Isuzu now has five trucks set to go into a year-long customer field test to see if they will stand up to the way customers use them, as opposed to building a truck based on expected or theoretical algorithms.
There are already many viable electric vehicles in medium-duty service bearing nameplates like Mitsubishi, Isuzu, Chanje, BYD, Workhorse, and others. We now have electric refuse vehicles from Mack, Volvo, and Daimler. But where are the medium-duty freight trucks from the big-four? Navistar has announced that, in partnership with Volkswagen Truck & Bus, it will have a medium-duty BEV truck and an electric school bus available “probably by the 2020 timeframe.”
Volvo has just announced two BEV platforms the will run in Europe by 2019. It’s pure speculation on our part, but could those trucks, with VNR cabs, be ready for North America by 2021?
Today’s Trucking contacted several OEM for this story, including General Motors, Fuso, Paccar, and others, but they declined to offer comments.
BEVs & GHG Phase 2
Greenhouse Gas (GHG) Phase 2 rules for 2021 could be what jump starts the electric revolution. It won’t be Tesla’s Electric Semi that first hits the streets, but more likely a panel van or delivery truck from the likes of Workhorse, Chanje, Mitsubishi Fuso, Isuzu, or even Volvo or Navistar. Within the medium-duty domain, hundreds of Class 4,5 and 6 trucks and vans are already in revenue service in many parts of the U.S. (few if any are here in Canada so far), with big carriers like United Parcel Service, FedEx, Frito Lay, and others.
As regulations put the squeeze on carbon dioxide emissions for vocational and medium-duty trucks, truck makers will be looking for ways to generate emissions credits and to offset any potential credit imbalance. Through the magic of credits earned on more-efficient vehicles — like battery-electric vehicles (BEV) — manufactures could afford to apply less drastic measures to their fleet of conventionally powered vehicles. The U.S. and Canadian regulations for BEVs include credit multipliers as incentives to OEMs thinking about qualifying advanced technologies into their vehicles.
“For every battery electric vehicle an OEM puts into the medium-duty domain, there is a multiplier that can offset, I believe, up to five diesel trucks,” says Darren Gosbee, vice-president of engineering at Navistar. “It will be very advantageous to an OEM to have electric vehicles in their portfolio to help with corporate averaging.”
According to the California Air Resources Board (CARB), “… adopting multipliers in this range would make these technologies much more competitive with the conventional technologies, and could allow manufacturers to more easily generate a viable business case to develop these technologies and bring them to market at a competitive price.”

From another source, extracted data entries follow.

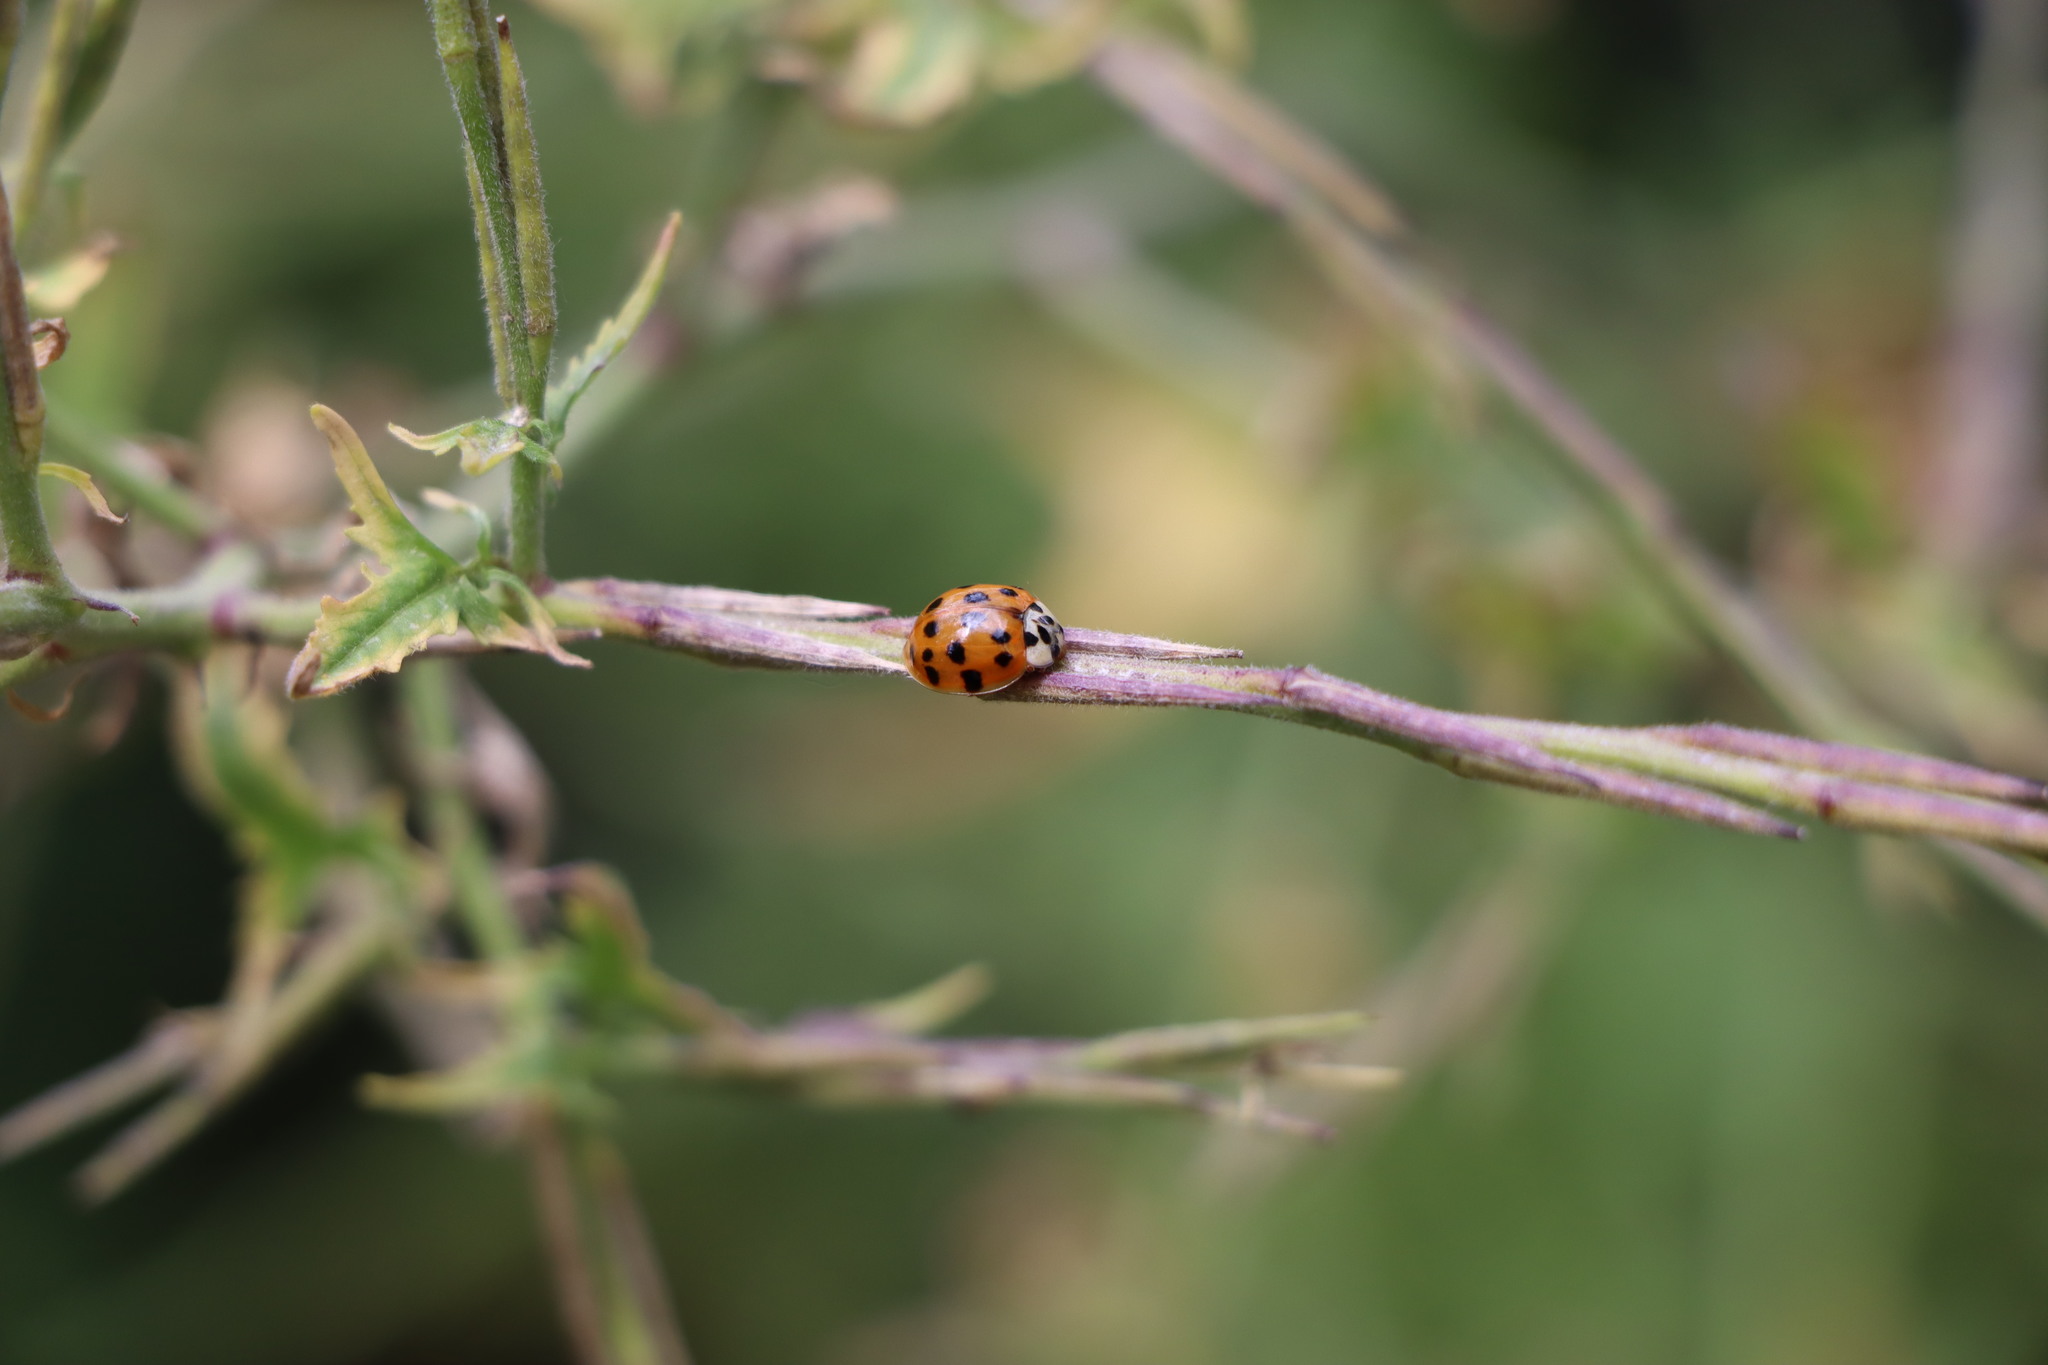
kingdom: Animalia
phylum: Arthropoda
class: Insecta
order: Coleoptera
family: Coccinellidae
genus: Harmonia
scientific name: Harmonia axyridis
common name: Harlequin ladybird
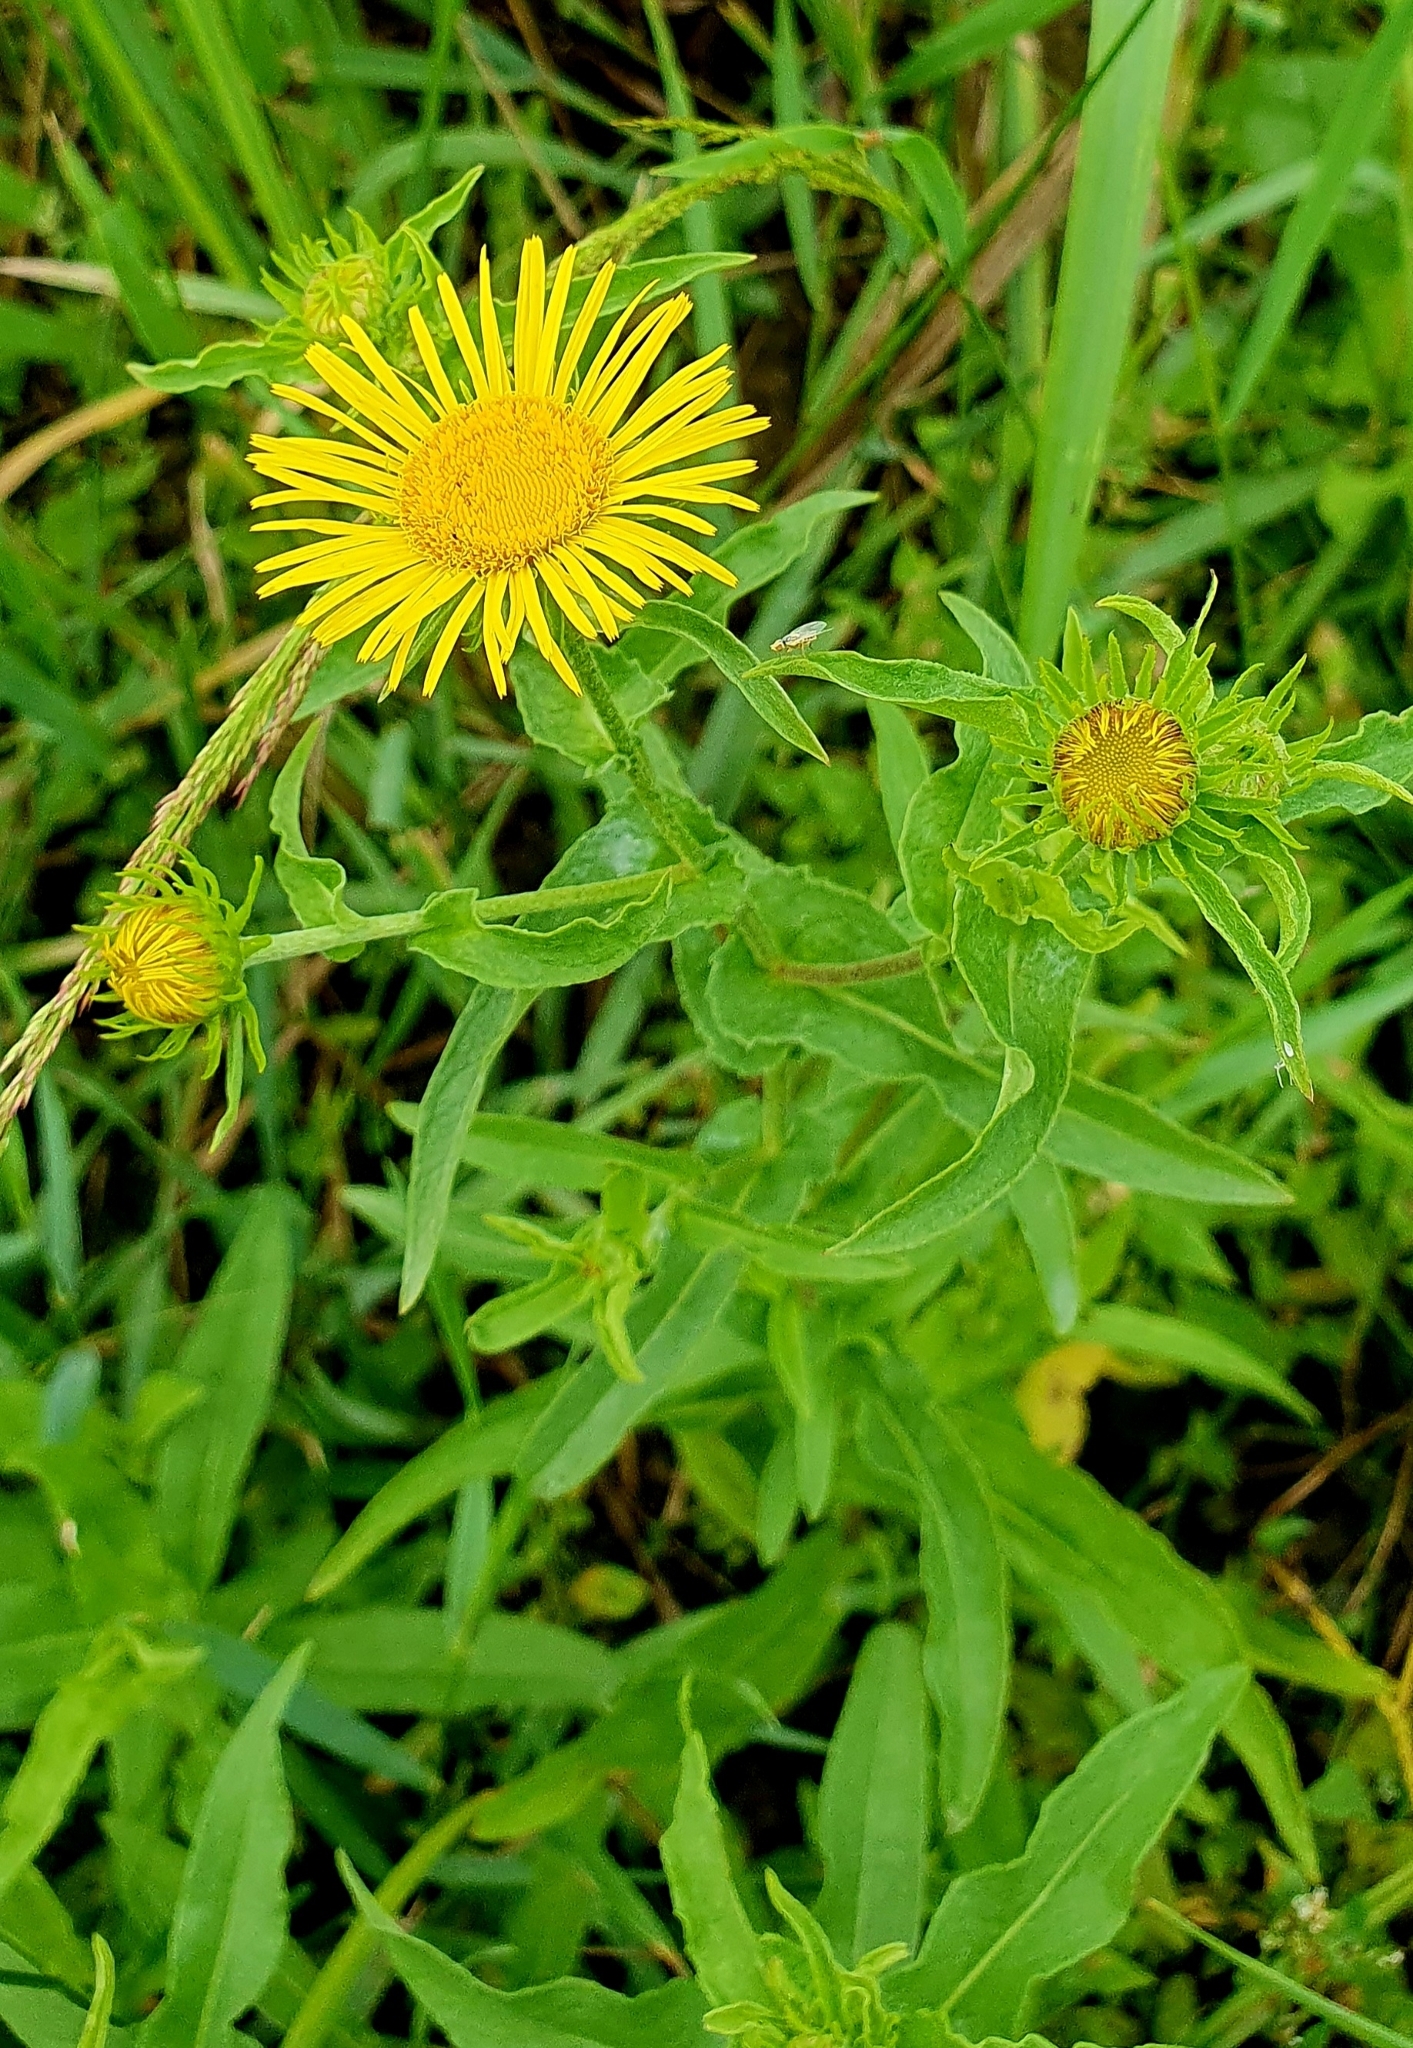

Producers of electric vehicles will also be earning greenhouse gas credits on electric vehicles they sell, but they are useless to the producers because there’s no need to offset non-conforming vehicles. They can, however, sell those credits to companies that make diesels.
“Valuation of credits in the averaging, banking and trading model has been questioned because why would a company sell a credit to a competitor,” says Rick Mihelic, North American Council for Freight Efficiency program manager and co-author of the recently published guidance report, Electric Trucks Where They Make Sense.
“In the case of a company that makes just electric vehicles, it’s a great opportunity to help offset the cost of those electric trucks by selling their useless GHG credits to manufacturers that need them.”